Repeat word for word the lines that run from the one containing "Do the same for the rack [111,661,1333,889]." through the last line, and nothing else.

BEGIN Records for this exercise

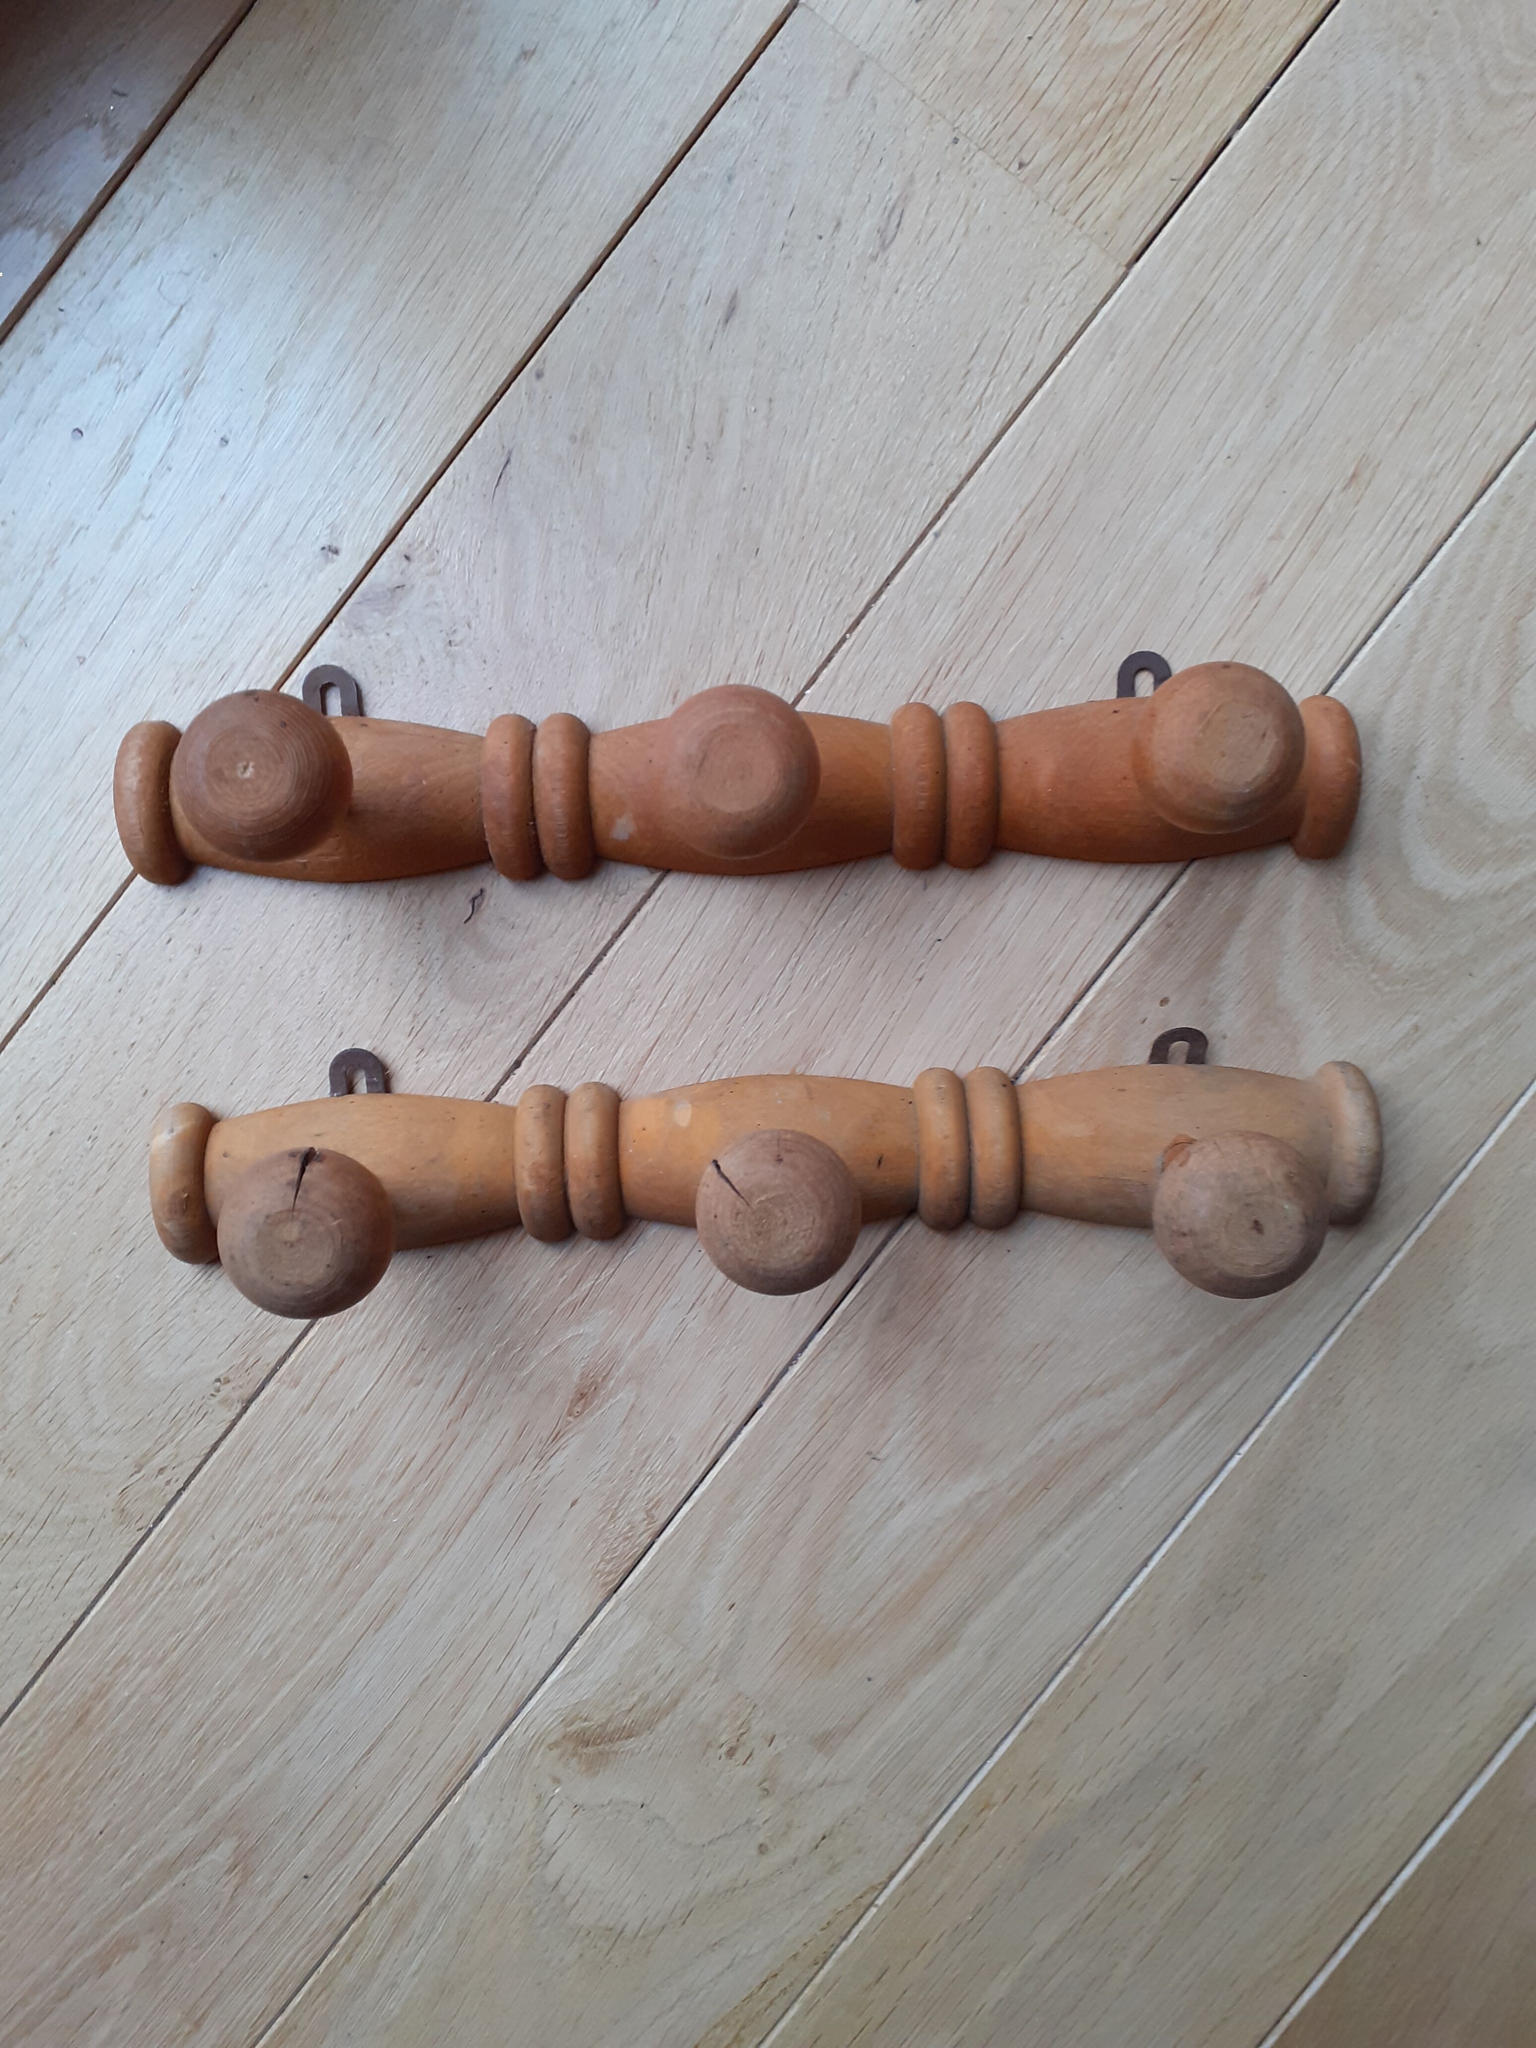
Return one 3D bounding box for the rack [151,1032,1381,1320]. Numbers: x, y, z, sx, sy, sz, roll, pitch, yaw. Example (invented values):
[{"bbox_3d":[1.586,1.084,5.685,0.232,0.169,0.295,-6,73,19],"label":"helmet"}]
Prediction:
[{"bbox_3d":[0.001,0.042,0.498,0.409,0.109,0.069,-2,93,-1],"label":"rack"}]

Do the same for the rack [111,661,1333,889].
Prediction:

END Records for this exercise

## Output of the task
Do the same for the rack [111,661,1333,889].
Prediction:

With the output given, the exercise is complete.